What is needed is a faithful copy of all the entries, with no pictures in it.
*****
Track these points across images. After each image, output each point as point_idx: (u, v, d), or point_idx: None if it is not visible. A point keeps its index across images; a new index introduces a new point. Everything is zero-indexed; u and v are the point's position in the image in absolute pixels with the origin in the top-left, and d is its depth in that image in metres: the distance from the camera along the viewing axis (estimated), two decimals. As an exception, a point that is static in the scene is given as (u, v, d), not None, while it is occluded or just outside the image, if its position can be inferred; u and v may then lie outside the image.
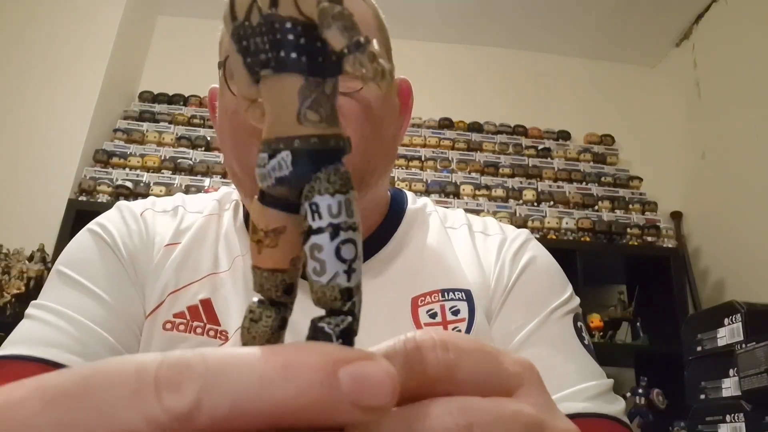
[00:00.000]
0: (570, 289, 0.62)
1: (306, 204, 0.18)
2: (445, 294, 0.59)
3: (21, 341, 0.51)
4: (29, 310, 0.54)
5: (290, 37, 0.18)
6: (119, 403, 0.15)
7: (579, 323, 0.60)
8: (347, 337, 0.19)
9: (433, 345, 0.19)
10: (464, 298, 0.59)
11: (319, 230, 0.18)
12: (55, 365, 0.49)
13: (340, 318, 0.19)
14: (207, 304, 0.57)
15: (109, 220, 0.61)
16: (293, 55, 0.18)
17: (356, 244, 0.19)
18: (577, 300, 0.62)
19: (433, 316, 0.57)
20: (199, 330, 0.55)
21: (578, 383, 0.53)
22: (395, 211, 0.66)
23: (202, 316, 0.56)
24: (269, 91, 0.19)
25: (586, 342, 0.58)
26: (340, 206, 0.18)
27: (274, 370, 0.16)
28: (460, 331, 0.57)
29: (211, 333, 0.55)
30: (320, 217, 0.18)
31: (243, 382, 0.15)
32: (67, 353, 0.50)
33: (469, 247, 0.64)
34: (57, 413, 0.15)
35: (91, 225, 0.61)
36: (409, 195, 0.70)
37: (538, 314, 0.58)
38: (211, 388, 0.15)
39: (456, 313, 0.58)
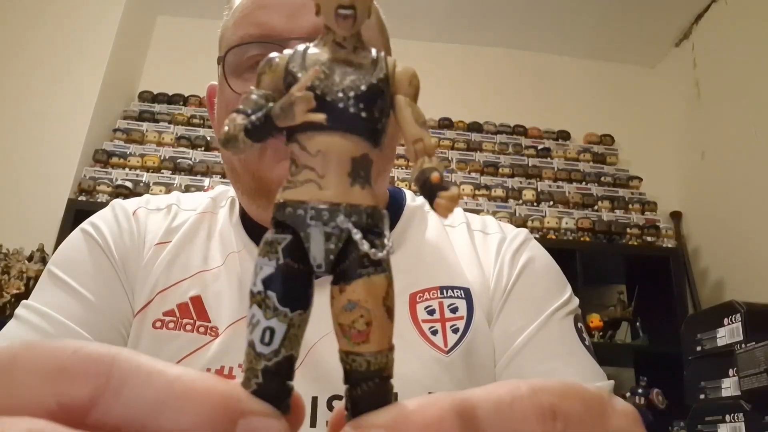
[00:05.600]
0: (569, 289, 0.62)
1: None
2: (444, 291, 0.58)
3: (3, 343, 0.51)
4: (18, 310, 0.55)
5: None
6: (32, 384, 0.15)
7: (579, 324, 0.59)
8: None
9: (542, 415, 0.18)
10: (463, 296, 0.58)
11: None
12: None
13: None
14: (197, 300, 0.57)
15: (102, 220, 0.61)
16: None
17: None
18: (576, 300, 0.61)
19: (431, 312, 0.57)
20: (188, 327, 0.55)
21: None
22: (394, 208, 0.66)
23: (192, 313, 0.56)
24: None
25: (586, 343, 0.58)
26: None
27: (175, 396, 0.15)
28: (458, 329, 0.56)
29: (201, 330, 0.55)
30: None
31: (142, 397, 0.15)
32: None
33: (468, 246, 0.64)
34: None
35: (85, 225, 0.61)
36: (408, 193, 0.70)
37: (539, 316, 0.57)
38: (111, 391, 0.15)
39: (454, 310, 0.57)
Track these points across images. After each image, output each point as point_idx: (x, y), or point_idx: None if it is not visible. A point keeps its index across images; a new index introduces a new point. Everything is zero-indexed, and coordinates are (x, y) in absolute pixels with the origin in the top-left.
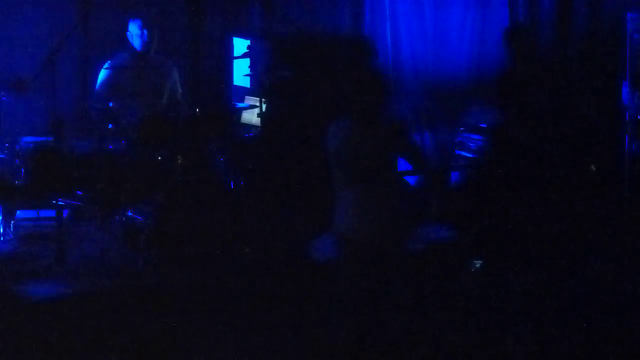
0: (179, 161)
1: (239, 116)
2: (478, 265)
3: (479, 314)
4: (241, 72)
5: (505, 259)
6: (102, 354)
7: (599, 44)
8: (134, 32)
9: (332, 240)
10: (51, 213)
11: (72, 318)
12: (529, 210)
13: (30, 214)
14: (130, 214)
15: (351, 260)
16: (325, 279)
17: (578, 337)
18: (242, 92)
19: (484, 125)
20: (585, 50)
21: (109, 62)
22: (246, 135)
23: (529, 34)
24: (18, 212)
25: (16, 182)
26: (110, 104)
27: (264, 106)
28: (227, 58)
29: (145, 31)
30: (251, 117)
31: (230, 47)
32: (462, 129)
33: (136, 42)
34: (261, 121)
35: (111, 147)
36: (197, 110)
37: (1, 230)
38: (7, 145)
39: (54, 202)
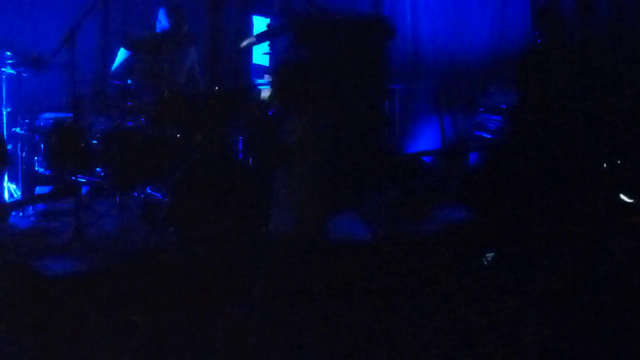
0: (198, 139)
1: (258, 94)
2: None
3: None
4: (260, 51)
5: (522, 241)
6: (118, 330)
7: (621, 26)
8: (162, 19)
9: (351, 219)
10: None
11: (90, 294)
12: (546, 193)
13: (49, 190)
14: (148, 191)
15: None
16: (342, 257)
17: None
18: (262, 70)
19: (504, 106)
20: (608, 32)
21: (129, 40)
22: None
23: (555, 16)
24: (37, 188)
25: (35, 158)
26: (129, 82)
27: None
28: (247, 36)
29: (169, 19)
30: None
31: (249, 25)
32: (482, 109)
33: (159, 27)
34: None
35: (130, 124)
36: (216, 88)
37: None
38: (27, 121)
39: (72, 178)
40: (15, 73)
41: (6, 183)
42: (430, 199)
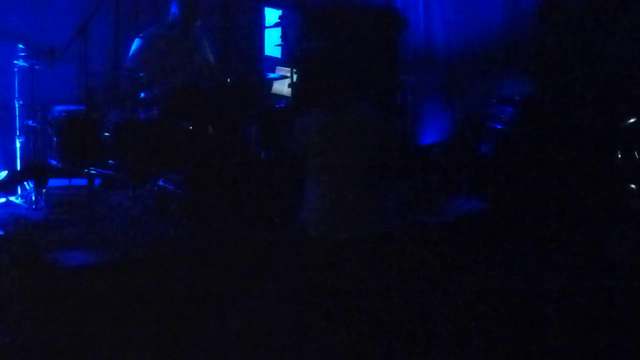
0: (210, 131)
1: (270, 86)
2: None
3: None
4: (272, 42)
5: (536, 232)
6: (132, 323)
7: (635, 15)
8: (175, 12)
9: None
10: (83, 182)
11: (103, 286)
12: (558, 184)
13: (62, 182)
14: (161, 183)
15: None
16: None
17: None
18: (274, 62)
19: (517, 98)
20: (622, 21)
21: (142, 32)
22: (277, 105)
23: (565, 6)
24: (50, 180)
25: (48, 150)
26: (142, 74)
27: (295, 77)
28: (259, 28)
29: (181, 11)
30: (282, 87)
31: (261, 16)
32: (494, 100)
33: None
34: (292, 92)
35: (143, 116)
36: (228, 80)
37: (33, 199)
38: (39, 114)
39: (85, 170)
40: (27, 66)
41: None
42: (442, 191)
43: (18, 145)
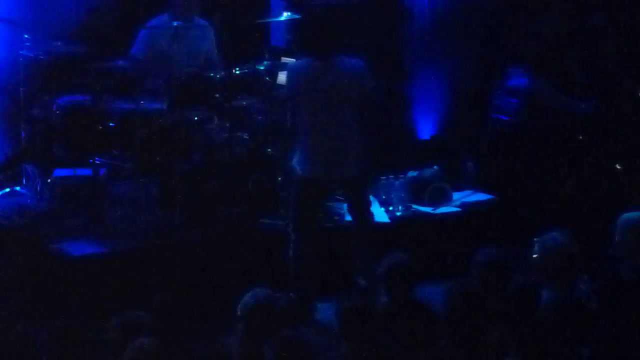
*****
-- Solution to this problem --
Track these points across images. After each image, output each point as point_idx: (u, v, d), or point_idx: None if it is not visible. A point keeps its index across images; a new index introduces a new point. Everything is zero-indexed; u and v are the point's position in the image in absolute pixels with the origin in the top-left, and d is its depth in that image in metres: the distance from the camera along the viewing axis (estimated), two decimals. As an exception, a point that is static in the scene is given as (u, v, d), not None, while it is occluded or just outside the image, if its position can be inferred; u and v may then lie outside the image.
[00:00.000]
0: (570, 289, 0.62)
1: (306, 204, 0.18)
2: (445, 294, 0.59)
3: (21, 341, 0.51)
4: (29, 310, 0.54)
5: (290, 37, 0.18)
6: (119, 403, 0.15)
7: (579, 323, 0.60)
8: (347, 337, 0.19)
9: (433, 345, 0.19)
10: (464, 298, 0.59)
11: (319, 230, 0.18)
12: (55, 365, 0.49)
13: (340, 318, 0.19)
14: (207, 304, 0.57)
15: (109, 220, 0.61)
16: (293, 55, 0.18)
17: (356, 244, 0.19)
18: (577, 300, 0.62)
19: (433, 316, 0.57)
20: (199, 330, 0.55)
21: (578, 383, 0.53)
22: (395, 211, 0.66)
23: (202, 316, 0.56)
24: (269, 91, 0.19)
25: (586, 342, 0.58)
26: (340, 206, 0.18)
27: (274, 370, 0.16)
28: (460, 331, 0.57)
29: (211, 333, 0.55)
30: (320, 217, 0.18)
31: (243, 382, 0.15)
32: (67, 353, 0.50)
33: (469, 247, 0.64)
34: (57, 413, 0.15)
35: (91, 225, 0.61)
36: (409, 195, 0.70)
37: (538, 314, 0.58)
38: (211, 388, 0.15)
39: (456, 313, 0.58)
[00:05.600]
0: (569, 289, 0.62)
1: None
2: (444, 291, 0.58)
3: (3, 343, 0.51)
4: (18, 310, 0.55)
5: None
6: (32, 384, 0.15)
7: (579, 324, 0.59)
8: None
9: (542, 415, 0.18)
10: (463, 296, 0.58)
11: None
12: None
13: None
14: (197, 300, 0.57)
15: (102, 220, 0.61)
16: None
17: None
18: (576, 300, 0.61)
19: (431, 312, 0.57)
20: (188, 327, 0.55)
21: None
22: (394, 208, 0.66)
23: (192, 313, 0.56)
24: None
25: (586, 343, 0.58)
26: None
27: (175, 396, 0.15)
28: (458, 329, 0.56)
29: (201, 330, 0.55)
30: None
31: (142, 397, 0.15)
32: None
33: (468, 246, 0.64)
34: None
35: (85, 225, 0.61)
36: (408, 193, 0.70)
37: (539, 316, 0.57)
38: (111, 391, 0.15)
39: (454, 310, 0.57)
Track these points across images. After each image, output each point as point_idx: (x, y), or point_idx: None if it is not visible. A point keeps its index across images; a new index introduces a new point. Everything is zero-indexed, and coordinates are (x, y) in absolute pixels with the origin in the top-left.
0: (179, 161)
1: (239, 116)
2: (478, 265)
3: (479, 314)
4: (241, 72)
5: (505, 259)
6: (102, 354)
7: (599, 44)
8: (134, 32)
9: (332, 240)
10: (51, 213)
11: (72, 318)
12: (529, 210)
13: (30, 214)
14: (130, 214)
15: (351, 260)
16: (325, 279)
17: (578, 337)
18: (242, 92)
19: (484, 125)
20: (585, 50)
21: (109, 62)
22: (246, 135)
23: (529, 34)
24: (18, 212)
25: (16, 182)
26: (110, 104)
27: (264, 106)
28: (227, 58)
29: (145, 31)
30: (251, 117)
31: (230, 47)
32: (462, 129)
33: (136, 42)
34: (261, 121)
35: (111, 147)
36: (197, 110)
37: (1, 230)
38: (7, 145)
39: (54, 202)
0: (198, 139)
1: (258, 94)
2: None
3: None
4: (260, 51)
5: (522, 241)
6: (118, 330)
7: (621, 26)
8: (162, 19)
9: (351, 219)
10: None
11: (90, 294)
12: (546, 193)
13: (49, 190)
14: (148, 191)
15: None
16: (342, 257)
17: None
18: (262, 70)
19: (504, 106)
20: (608, 32)
21: (129, 40)
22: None
23: (555, 16)
24: (37, 188)
25: (35, 158)
26: (129, 82)
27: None
28: (247, 36)
29: (169, 19)
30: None
31: (249, 25)
32: (482, 109)
33: (159, 27)
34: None
35: (130, 124)
36: (216, 88)
37: None
38: (27, 121)
39: (72, 178)
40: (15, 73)
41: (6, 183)
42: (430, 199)
0: (210, 131)
1: (270, 86)
2: None
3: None
4: (272, 42)
5: (536, 232)
6: (132, 323)
7: (635, 15)
8: (175, 12)
9: None
10: (83, 182)
11: (103, 286)
12: (558, 184)
13: (62, 182)
14: (161, 183)
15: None
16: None
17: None
18: (274, 62)
19: (517, 98)
20: (622, 21)
21: (142, 32)
22: (277, 105)
23: (565, 6)
24: (50, 180)
25: (48, 150)
26: (142, 74)
27: (295, 77)
28: (259, 28)
29: (181, 11)
30: (282, 87)
31: (261, 16)
32: (494, 100)
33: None
34: (292, 92)
35: (143, 116)
36: (228, 80)
37: (33, 199)
38: (39, 114)
39: (85, 170)
40: (27, 66)
41: None
42: (442, 191)
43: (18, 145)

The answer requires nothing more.